Life After Beth is a reasonably fun, medium-gory horror comedy that’s better before the innards hit the fan, when it’s a sad teen-breakup drama with a streak of the supernatural. Dane DeHaan is Zach, the lovelorn boy whose girlfriend, Beth (Aubrey Plaza), has just broken up with him in a way that might or might not be conclusive. (It happens before the film begins.) In any case, he believes things to be unfinished, and they’re destined to remain so after Beth dies in a freak accident. Irresolution intensifies his pain: Is he grieving for her death, their breakup, or both? What role should he play with her parents (John C. Reilly and Molly Shannon) — boyfriend or ex? Depending on whether he meets someone he likes as much, Zach could remain in that emotional twilight zone for the rest of his life. Then he spies Beth through the window of her parents’ house. She certainly doesn’t look dead.
The movie, written and directed by Jeff Baena, is never particularly subtle, and the suburban-Jewish stereotypes in the first scenes feel cheap.

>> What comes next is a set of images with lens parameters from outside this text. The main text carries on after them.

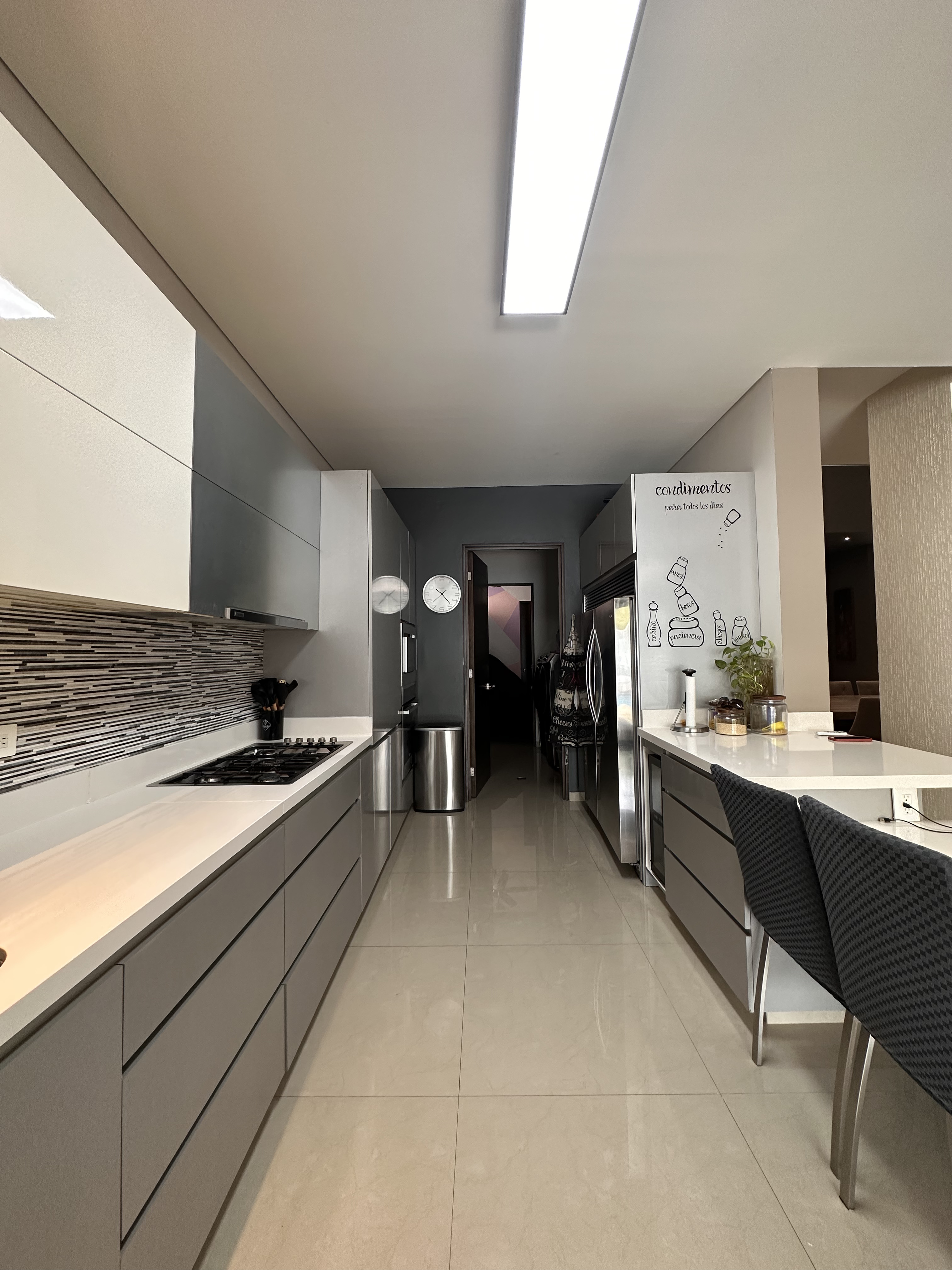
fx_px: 513
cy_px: 635
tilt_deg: +3.0
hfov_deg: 85.7
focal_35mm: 14
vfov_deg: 102.1
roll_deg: +0.0
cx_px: 476
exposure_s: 1/60
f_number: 2.2
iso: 200
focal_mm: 2.22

But inconclusiveness is a wonderful state for a black comedy, and the scenes between Zach and the resurrected Beth are sublimely creepy. She’s not quite the same person — she doesn’t remember the breakup or that she, well, died. But she’s close enough to make Zach want to return to their old life, to believe. There are rather broad hints that something’s amiss, however. Her preference for the attic. Her bad smell. Her superhuman strength. Worst of all is her sudden taste for smooth jazz.
It’s the chemistry of DeHaan and Plaza that puts the movie’s first half over. DeHaan is so hollow-eyed and cadaverous that he might be a zombie himself. And Plaza can go right up to the edge of the Jewish Princess cliché without tipping over. Her limbs are slightly out of synch, her rhythms close to the trancelike whimsical patter on the Chainsmokers’ brilliant "#SELFIE." But she’s also emotionally hungry, and the poor sap boyfriend hangs on her every strange demand. When Zach’s mother (Cheryl Hines) sets him up with another girl (the alluringly edgy Anna Kendrick), he’s visibly relieved by the relative normalcy of the scene — until Beth shows up and turns (almost literally) rabid.
Sudden jolts of thrash guitar add to excellent discordancy, and there are nice turns by Reilly; Matthew Gray Gubler as Zach’s skinny, high-strung brother (he’s like DeHaan stretched out); and Garry Marshall as Grandpa. But the last section of Life After Beth is crushingly routine. It’s not just that it’s the by-now-overfamiliar comic zombie splatter. It’s that throws the movie off course. It’s a cop-out. The gold standard for this sort of thing is Shaun of the Dead, where Edgar Wright and Simon Pegg managed to use zombie mayhem to deepen our understanding of the existing relationships. This is more like, “Forget all that other stuff. Let’s eat some flesh!” The effect is oddly bloodless.